◆ Items listed in a dataset

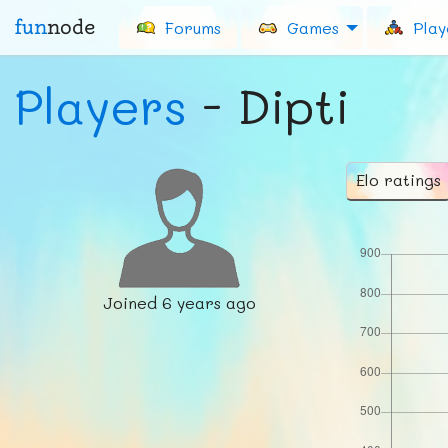
fun
node
Forums
Games
Play
Players
- Dipti
Elo ratings
Joined
6 years ago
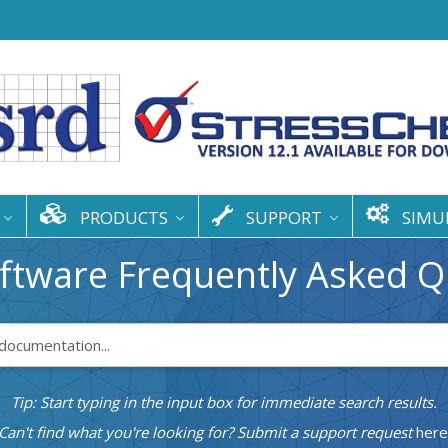
PRODUCTS
SUPPORT
SIMU
ftware Frequently Asked Q
Tip: Start typing in the input box for immediate search results.
Can't find what you're looking for? Submit a support request
here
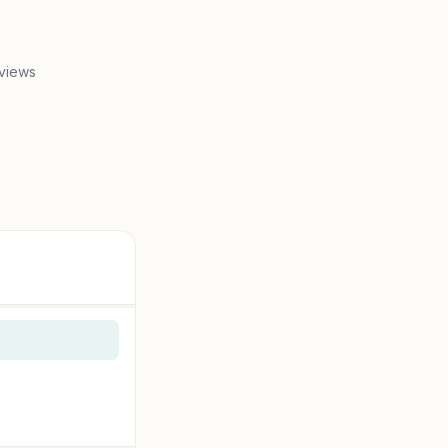
views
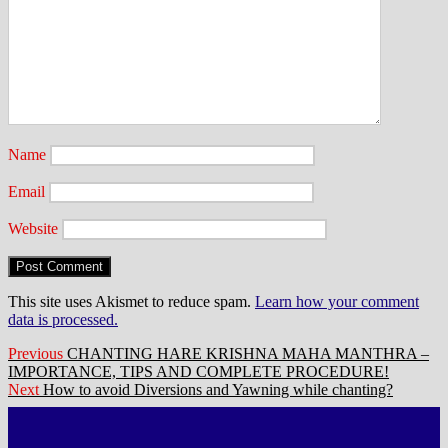
Name
Email
Website
This site uses Akismet to reduce spam.
Learn how your comment
data is processed.
Post
Previous
Previous
CHANTING HARE KRISHNA MAHA MANTHRA –
post:
IMPORTANCE, TIPS AND COMPLETE PROCEDURE!
navigation
Next
Next
How to avoid Diversions and Yawning while chanting?
post:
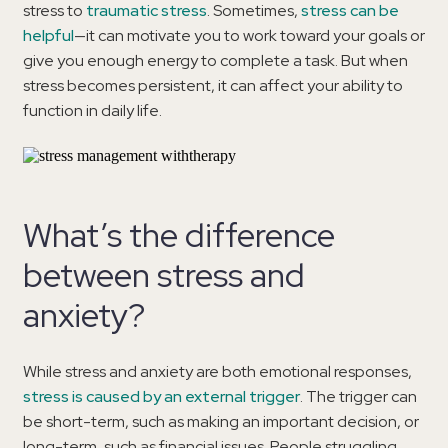
stress to
traumatic stress
. Sometimes,
stress can be
helpful
—it can motivate you to work toward your goals or
give you enough energy to complete a task. But when
stress becomes persistent, it can affect your ability to
function in daily life.
What’s the difference
between stress and
anxiety?
While stress and anxiety are both emotional responses,
stress is caused by an external trigger
. The trigger can
be short-term, such as making an important decision, or
long-term, such as financial issues. People struggling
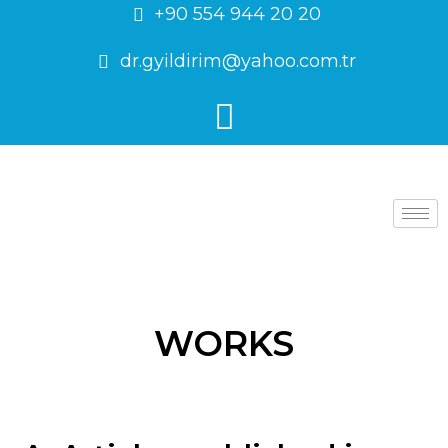
+90 554 944 20 20
dr.gyildirim@yahoo.com.tr
WORKS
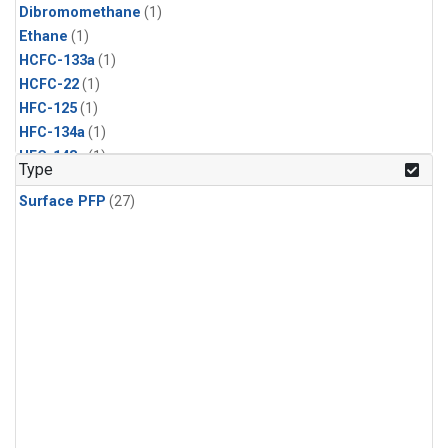
Dibromomethane
(1)
Ethane
(1)
HCFC-133a
(1)
HCFC-22
(1)
HFC-125
(1)
HFC-134a
(1)
HFC-143a
(1)
Type
HFC-152a
(1)
Surface PFP
(27)
HFC-227ea
(1)
HFC-236fa
(1)
HFC-32
(1)
Halon-1301
(1)
Halon-2402
(1)
Methyl Chloroform
(1)
PFC-14
(1)
PFC-218
(1)
Propane
(1)
i-Butane
(1)
i-Pentane
(1)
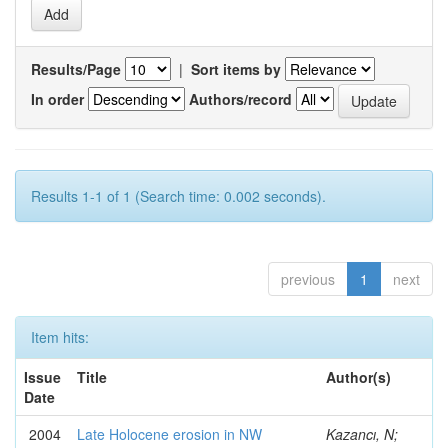
Results/Page
|
Sort items by
In order
Authors/record
Results 1-1 of 1 (Search time: 0.002 seconds).
previous
1
next
Item hits:
Issue
Title
Author(s)
Date
2004
Late Holocene erosion in NW
Kazancı, N;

◆ DIRECTIONS FOR THIS TASK
Copy every line of the listing above character for character, omitting the picture markers.

◆ SOLUTION FOR THIS PROBLEM
fun
node
Forums
Games
Play
Players
- Dipti
Elo ratings
Joined
6 years ago
PRODUCTS
SUPPORT
SIMU
ftware Frequently Asked Q
Tip: Start typing in the input box for immediate search results.
Can't find what you're looking for? Submit a support request
here
views
Name
Email
Website
This site uses Akismet to reduce spam.
Learn how your comment
data is processed.
Post
Previous
Previous
CHANTING HARE KRISHNA MAHA MANTHRA –
post:
IMPORTANCE, TIPS AND COMPLETE PROCEDURE!
navigation
Next
Next
How to avoid Diversions and Yawning while chanting?
post:
stress to
traumatic stress
. Sometimes,
stress can be
helpful
—it can motivate you to work toward your goals or
give you enough energy to complete a task. But when
stress becomes persistent, it can affect your ability to
function in daily life.
What’s the difference
between stress and
anxiety?
While stress and anxiety are both emotional responses,
stress is caused by an external trigger
. The trigger can
be short-term, such as making an important decision, or
long-term, such as financial issues. People struggling
+90 554 944 20 20
dr.gyildirim@yahoo.com.tr
WORKS
Dibromomethane
(1)
Ethane
(1)
HCFC-133a
(1)
HCFC-22
(1)
HFC-125
(1)
HFC-134a
(1)
HFC-143a
(1)
Type
HFC-152a
(1)
Surface PFP
(27)
HFC-227ea
(1)
HFC-236fa
(1)
HFC-32
(1)
Halon-1301
(1)
Halon-2402
(1)
Methyl Chloroform
(1)
PFC-14
(1)
PFC-218
(1)
Propane
(1)
i-Butane
(1)
i-Pentane
(1)
Results/Page
|
Sort items by
In order
Authors/record
Results 1-1 of 1 (Search time: 0.002 seconds).
previous
1
next
Item hits:
Issue
Title
Author(s)
Date
2004
Late Holocene erosion in NW
Kazancı, N;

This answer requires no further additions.